A combined $7.3 million in assessed value was knocked off the most recent 113 properties that went through mediation, according to a review of settlements filed in the county.

That brings the overall reduction total to about $39 million since mediation started in December. That figure covers 513 settlements, and the county still has about 1,500 more to process.

Mediation is the court-level process to challenge county assessment appeal board rulings stemming from last year’s reassessment.

An average 26 percent in assessment reductions was granted in the most recent batch of settlements.
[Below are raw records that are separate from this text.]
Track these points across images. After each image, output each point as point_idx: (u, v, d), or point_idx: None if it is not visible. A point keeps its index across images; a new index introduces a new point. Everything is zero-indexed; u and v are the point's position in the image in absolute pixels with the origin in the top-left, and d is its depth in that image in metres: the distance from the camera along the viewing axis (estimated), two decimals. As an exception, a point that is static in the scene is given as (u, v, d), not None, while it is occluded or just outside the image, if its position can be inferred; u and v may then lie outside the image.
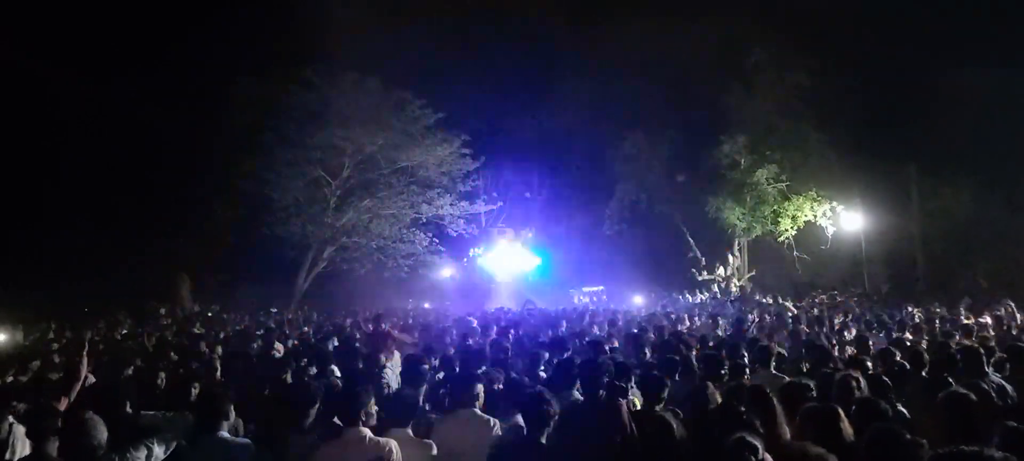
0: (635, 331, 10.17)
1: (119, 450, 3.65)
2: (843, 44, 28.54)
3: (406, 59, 27.78)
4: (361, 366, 7.10)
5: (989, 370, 5.73)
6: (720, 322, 13.36)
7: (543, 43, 31.22)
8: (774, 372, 6.37)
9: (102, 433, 3.62)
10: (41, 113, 24.28)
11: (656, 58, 29.54)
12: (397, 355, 7.71)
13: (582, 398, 5.08)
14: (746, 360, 6.63)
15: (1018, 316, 11.45)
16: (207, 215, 25.06)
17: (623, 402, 4.48)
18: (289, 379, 6.35)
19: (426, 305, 26.38)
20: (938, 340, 8.20)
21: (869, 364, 6.32)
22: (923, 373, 5.86)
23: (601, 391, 4.77)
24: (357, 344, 8.83)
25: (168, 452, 3.85)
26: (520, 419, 4.17)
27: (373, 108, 24.80)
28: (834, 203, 26.58)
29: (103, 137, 24.19)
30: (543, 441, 3.85)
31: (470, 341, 9.19)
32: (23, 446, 4.49)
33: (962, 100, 25.22)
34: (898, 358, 6.42)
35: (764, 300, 21.71)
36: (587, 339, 9.01)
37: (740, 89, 28.51)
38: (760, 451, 3.34)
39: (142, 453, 3.72)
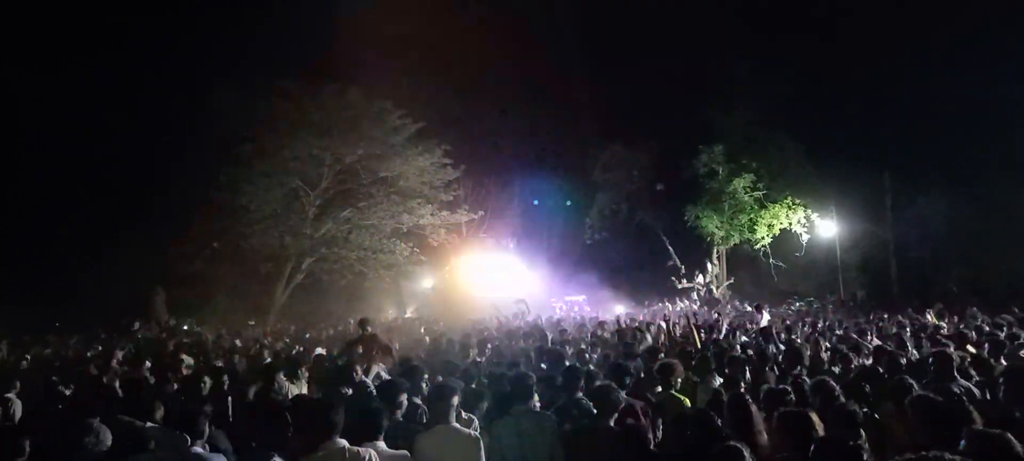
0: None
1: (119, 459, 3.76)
2: (820, 56, 29.08)
3: (386, 69, 27.77)
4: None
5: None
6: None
7: (525, 53, 31.31)
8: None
9: (107, 439, 3.73)
10: (12, 121, 23.85)
11: (637, 69, 29.85)
12: (378, 368, 7.53)
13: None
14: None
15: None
16: (183, 227, 24.72)
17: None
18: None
19: (409, 313, 26.31)
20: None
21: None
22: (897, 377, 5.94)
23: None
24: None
25: None
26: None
27: (352, 118, 24.67)
28: (809, 211, 26.94)
29: (77, 148, 23.82)
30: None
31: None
32: None
33: (936, 110, 25.76)
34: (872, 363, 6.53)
35: (746, 307, 21.89)
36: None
37: (719, 100, 28.86)
38: (747, 458, 3.37)
39: None
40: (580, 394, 5.25)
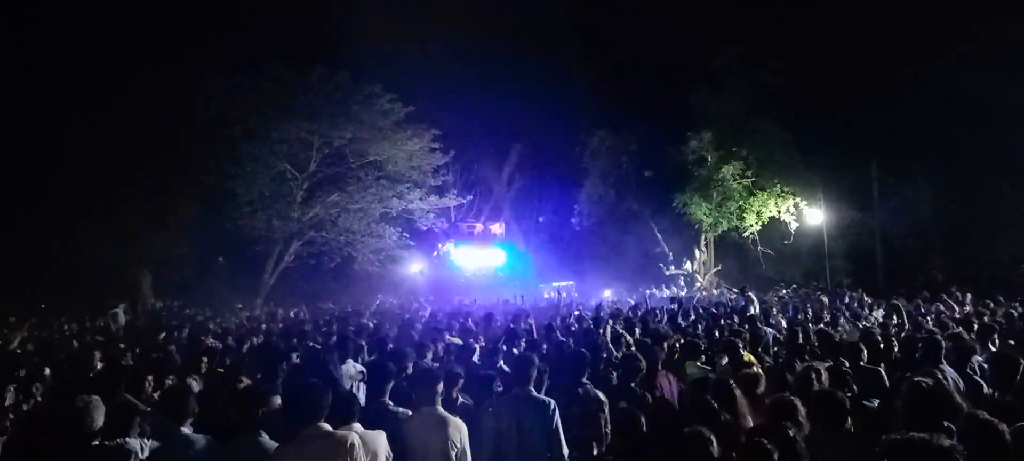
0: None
1: (113, 437, 3.83)
2: (808, 44, 29.13)
3: (376, 52, 27.54)
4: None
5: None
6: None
7: (514, 38, 31.13)
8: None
9: (100, 417, 3.83)
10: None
11: (626, 54, 29.74)
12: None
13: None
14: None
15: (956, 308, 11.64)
16: (170, 209, 24.48)
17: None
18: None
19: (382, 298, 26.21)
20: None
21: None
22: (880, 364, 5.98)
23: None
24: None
25: (146, 446, 3.96)
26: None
27: (341, 102, 24.47)
28: (797, 199, 27.03)
29: (63, 130, 23.49)
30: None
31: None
32: None
33: (923, 99, 25.90)
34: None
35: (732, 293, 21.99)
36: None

The largest dollar reduction was $1.34 million for 15 Public Square in Wilkes-Barre, commonly known as the Bicentennial Building.

The Wilkes-Barre Industrial Development Authority is listed as the building owner, but the office/retail property is taxable.

Reassessment company 21st Century Appraisals Inc. originally valued the property at $7.9 million. A county appeals board knocked it down to $4.6 million, and it was further reduced to $3.325 million at mediation.

The newly settled mediations also include a property that had been publicly held up as an example of flaws with the countywide reassessment.

Reassessment critic Michelle Boice had repeatedly pointed to a 1,740-square-foot Lehman Township property on 0.93 acre that sold for $120,000 in a bidding war in 2007.

Boice, a Realtor, had been the agent for buyers Jacqueline Latosek and Robin Morcavage. 21st Century valued the property at $216,300.

A county appeals board lowered the value to $183,900, but Boice said the property owners didn’t get justice until the assessment was recently reduced to $150,000 at mediation.

School, county and local property taxes would have been $2,794 with the original value, compared to a bill of $1,938 with the mediation amount.

Boice said the 2007 purchase of the home in competition with multiple interested buyers should have been enough proof to convince the county to lower the value sooner.

“They shouldn’t have had to go to mediation. That’s where I have a big problem with what the county did to people,” Boice said.

21st Century, which is trying to intervene in one of the mediations, said the mediation procedure is leading or may lead to “unconstitutional systematic undervaluation.”

County officials have argued that their mediation solicitor, David Schwager, is experienced in assessment law and would not agree to an amount unless it’s researched and cleared by certified Pennsylvania evaluators who work in the county assessor’s office.

Both the county and property owners must sign off on mediation settlement amounts, and there have been no non-settlements recorded in the county to date.

Mediations that aren’t settled will be heard by a judge, though judges may assign special masters to hear complex commercial and industrial cases.

County judges haven’t decided if they’re going to keep mediation once the reassessment backlog is cleared from the court calendar.